In 2012, the phrase “big data” is on everyone’s lips, just like virtualization was five years ago. Also just like virtualization, and cloud computing, there is a lot of hype obscuring the more important discussions around IT challenges, skill sets needed and how to actually build an infrastructure that can support effective big data technologies.
When people waxed poetic about the wonders of virtualization, they failed to recognize the new performance demands and enormous increase in storage capacity required to support server and desktop initiatives. The need for higher performance and continuous availability came at a high price, and clearly, the budget-busting impact subsequently delayed or scuttled many projects.
These problems are now being solved through the adoption of storage virtualization that harnesses industry innovations in performance, drives greater commoditization of expensive equipment, and automates storage management with new technologies like enterprise-wide auto-tiering software.
That same dynamic is again at work, only this time with big data.
Business intelligence firms would have you believe that you simply slap their analytics platforms on top of a Hadoop framework and BINGO – you have a big data application. The reality is, Hadoop production deployments are practically non-existent in large enterprises. There are simply not many people who understand and can take advantage of these new technologies.
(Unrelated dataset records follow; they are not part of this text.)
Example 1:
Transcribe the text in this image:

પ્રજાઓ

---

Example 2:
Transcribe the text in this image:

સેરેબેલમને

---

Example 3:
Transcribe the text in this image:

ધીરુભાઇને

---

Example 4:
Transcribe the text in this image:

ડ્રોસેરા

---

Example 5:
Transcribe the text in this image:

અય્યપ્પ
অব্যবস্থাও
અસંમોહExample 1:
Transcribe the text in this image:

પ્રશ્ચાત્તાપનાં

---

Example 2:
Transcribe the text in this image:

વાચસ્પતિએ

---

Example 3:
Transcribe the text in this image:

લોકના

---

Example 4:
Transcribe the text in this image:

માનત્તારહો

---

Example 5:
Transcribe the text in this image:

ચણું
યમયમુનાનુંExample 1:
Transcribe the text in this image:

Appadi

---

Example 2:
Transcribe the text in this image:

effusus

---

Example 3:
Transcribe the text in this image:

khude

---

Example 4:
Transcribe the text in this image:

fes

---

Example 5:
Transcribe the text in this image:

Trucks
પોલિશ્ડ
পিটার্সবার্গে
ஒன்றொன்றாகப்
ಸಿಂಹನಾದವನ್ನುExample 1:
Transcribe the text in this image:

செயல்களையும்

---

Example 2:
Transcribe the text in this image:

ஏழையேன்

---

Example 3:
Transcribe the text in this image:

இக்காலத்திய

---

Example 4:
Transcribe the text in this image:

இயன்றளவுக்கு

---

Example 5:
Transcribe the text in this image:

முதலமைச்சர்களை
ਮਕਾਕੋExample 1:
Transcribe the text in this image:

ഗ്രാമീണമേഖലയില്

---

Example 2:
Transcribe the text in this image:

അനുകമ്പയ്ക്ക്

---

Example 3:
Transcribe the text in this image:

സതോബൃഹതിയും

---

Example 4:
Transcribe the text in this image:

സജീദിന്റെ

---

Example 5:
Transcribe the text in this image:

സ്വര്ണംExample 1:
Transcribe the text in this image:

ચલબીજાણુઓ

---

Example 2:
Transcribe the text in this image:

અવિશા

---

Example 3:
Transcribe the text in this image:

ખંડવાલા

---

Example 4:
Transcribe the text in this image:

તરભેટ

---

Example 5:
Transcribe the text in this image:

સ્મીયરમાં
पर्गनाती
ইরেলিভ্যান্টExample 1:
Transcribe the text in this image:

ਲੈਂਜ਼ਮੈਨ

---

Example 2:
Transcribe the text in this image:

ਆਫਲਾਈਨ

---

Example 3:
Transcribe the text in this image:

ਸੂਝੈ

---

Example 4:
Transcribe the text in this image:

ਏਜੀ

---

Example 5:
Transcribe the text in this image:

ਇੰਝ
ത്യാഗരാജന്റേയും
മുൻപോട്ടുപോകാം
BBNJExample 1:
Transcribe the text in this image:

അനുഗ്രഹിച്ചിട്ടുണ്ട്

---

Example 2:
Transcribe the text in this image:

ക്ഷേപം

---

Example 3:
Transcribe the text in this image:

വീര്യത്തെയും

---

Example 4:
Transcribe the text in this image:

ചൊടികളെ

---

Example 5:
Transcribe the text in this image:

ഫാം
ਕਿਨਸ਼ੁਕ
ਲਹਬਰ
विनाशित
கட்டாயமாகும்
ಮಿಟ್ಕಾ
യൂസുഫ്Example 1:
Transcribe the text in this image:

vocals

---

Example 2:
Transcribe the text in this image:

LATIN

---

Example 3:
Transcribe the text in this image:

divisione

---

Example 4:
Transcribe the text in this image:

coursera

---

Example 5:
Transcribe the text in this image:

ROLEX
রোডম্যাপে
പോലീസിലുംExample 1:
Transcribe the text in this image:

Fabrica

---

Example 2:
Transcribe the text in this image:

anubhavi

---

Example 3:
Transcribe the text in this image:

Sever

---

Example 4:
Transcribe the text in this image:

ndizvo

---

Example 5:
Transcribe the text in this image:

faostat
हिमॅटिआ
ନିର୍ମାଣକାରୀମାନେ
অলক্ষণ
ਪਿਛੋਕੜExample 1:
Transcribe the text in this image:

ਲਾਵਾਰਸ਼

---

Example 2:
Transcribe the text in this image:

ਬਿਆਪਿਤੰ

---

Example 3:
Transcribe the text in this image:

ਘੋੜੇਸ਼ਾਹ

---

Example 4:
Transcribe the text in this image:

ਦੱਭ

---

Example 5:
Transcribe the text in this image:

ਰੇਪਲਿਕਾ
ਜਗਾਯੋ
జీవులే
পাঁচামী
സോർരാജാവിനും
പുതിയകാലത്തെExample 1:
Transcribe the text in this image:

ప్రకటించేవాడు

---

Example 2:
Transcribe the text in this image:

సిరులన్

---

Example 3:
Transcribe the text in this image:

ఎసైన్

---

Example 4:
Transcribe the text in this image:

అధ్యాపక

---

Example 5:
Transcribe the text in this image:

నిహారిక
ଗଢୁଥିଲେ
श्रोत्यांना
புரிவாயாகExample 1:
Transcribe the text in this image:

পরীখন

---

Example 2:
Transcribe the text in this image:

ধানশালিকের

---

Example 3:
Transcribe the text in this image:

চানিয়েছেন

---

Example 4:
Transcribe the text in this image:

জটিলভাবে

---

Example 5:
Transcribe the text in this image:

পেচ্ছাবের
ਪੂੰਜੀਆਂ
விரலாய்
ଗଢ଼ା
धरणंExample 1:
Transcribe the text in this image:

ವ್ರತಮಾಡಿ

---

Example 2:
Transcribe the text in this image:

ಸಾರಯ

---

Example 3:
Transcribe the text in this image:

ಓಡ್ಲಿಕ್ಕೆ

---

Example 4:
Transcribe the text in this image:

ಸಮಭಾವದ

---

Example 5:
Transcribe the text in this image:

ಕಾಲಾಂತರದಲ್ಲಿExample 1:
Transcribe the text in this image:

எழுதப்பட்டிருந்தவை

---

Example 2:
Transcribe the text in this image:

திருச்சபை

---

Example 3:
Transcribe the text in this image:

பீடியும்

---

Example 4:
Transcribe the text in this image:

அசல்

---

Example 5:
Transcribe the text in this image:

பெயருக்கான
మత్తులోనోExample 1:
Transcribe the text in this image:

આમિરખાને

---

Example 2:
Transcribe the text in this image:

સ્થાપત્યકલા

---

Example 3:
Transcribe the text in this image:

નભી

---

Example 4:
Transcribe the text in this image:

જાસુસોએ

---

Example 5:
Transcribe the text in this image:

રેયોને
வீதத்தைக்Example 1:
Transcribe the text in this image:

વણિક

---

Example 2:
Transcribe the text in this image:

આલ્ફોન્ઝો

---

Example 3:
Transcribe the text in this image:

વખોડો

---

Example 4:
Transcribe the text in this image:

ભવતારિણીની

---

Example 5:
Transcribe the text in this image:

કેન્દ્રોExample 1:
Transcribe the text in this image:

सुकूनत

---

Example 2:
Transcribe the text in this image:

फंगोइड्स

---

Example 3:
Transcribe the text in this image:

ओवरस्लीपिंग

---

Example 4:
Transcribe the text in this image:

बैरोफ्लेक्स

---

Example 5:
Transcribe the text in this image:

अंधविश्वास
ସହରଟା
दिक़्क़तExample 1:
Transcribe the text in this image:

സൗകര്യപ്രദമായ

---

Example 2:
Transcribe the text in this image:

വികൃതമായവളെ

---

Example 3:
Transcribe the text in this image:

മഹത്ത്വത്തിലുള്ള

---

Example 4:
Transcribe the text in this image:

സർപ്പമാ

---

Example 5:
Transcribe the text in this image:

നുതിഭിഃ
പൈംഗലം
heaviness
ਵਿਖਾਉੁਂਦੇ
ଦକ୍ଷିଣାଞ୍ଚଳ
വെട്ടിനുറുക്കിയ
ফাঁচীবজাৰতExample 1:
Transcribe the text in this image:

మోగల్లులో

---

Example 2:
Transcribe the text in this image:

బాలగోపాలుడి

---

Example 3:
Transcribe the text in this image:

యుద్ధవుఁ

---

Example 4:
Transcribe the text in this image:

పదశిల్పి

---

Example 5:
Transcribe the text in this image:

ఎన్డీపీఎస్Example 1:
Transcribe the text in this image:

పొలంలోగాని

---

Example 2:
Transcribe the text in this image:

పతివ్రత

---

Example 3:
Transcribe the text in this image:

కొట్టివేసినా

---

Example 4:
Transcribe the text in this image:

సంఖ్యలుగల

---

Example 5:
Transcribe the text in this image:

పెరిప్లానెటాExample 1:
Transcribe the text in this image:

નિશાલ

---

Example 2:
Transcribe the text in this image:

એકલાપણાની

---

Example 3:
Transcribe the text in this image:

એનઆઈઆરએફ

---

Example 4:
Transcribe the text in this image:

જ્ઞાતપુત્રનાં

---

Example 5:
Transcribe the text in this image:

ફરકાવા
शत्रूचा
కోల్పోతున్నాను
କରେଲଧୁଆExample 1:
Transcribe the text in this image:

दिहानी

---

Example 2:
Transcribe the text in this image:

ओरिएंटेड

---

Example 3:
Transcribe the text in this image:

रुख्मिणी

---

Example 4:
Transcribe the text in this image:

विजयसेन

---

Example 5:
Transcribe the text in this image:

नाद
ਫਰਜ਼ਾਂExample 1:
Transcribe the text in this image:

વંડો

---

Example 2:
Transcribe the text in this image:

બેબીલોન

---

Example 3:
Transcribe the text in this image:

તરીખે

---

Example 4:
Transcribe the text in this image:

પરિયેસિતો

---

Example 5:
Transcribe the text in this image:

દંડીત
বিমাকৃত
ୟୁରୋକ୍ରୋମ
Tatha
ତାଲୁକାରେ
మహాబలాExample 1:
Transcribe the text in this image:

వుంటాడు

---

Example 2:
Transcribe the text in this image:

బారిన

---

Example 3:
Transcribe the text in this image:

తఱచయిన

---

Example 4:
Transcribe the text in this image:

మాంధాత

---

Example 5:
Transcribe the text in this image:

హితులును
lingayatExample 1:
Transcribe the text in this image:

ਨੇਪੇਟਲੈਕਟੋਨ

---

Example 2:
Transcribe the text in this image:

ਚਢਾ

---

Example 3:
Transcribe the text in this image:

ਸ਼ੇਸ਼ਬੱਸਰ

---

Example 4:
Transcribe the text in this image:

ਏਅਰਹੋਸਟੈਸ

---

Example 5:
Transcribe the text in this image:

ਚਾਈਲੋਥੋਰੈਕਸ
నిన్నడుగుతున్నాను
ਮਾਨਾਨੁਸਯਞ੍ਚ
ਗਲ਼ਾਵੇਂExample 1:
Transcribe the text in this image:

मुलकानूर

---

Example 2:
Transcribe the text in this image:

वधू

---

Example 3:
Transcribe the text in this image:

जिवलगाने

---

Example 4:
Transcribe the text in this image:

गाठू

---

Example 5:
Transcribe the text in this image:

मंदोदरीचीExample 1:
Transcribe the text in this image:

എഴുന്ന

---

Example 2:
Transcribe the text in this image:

In addition, the ecosystem of supporting technologies and methodologies are still too immature, which means the industry is going through a painful process of trial and error, just as it did with virtualization five years ago. Again, underestimating storage requirements is emerging as a major barrier to adoption as the age-old practice of “throwing hardware at the problem” creates often-untenable cost and complexity.
To put it bluntly, big data does not simply require big storage – it requires big smart storage. Unfortunately, the industry is threatening to repeat major mistakes of the past!
Before I turn to the technology, let me point out the biggest challenge being faced as we enter the world of big data - we need to develop the people who will drive and implement useful big data systems. A recent Forbes article indicated that our schools have not kept pace with the educational demands brought about by big data. I think the following passage sums up the problem well: “We are facing a huge deficit in people to not only handle big data, but more importantly to have the knowledge and skills to generate value from data — dealing with the non-stop tsunami. How do you aggregate and filter data, how do you present the data, how do you analyze them to gain insights, how do you use the insights to aid decision-making, and then how do you integrate this from an industry point of view into your business process?”
Now, back to the product technologies that will make a difference - especially those related to managing storage for this new paradigm.
As we all know, there has been an explosion in the growth of data, and traditional approaches to scaling storage and processing have begun to reach computational, operational and economic limits. A new tact is needed to intelligently manage and meet the performance and availability needs of rapidly growing data sets. Just a few short years ago, it was practically unheard of for organizations to be talking about scaling beyond several hundred terabytes, now discussions deal with several petabytes. Also in the past, companies chose to archive a large percentage of their content on tape. However, in todays on-demand, social media centric world, that’s no longer feasible. Users now demand instantaneous access and will not tolerate delays to restore data from slow and or remote tape vaults.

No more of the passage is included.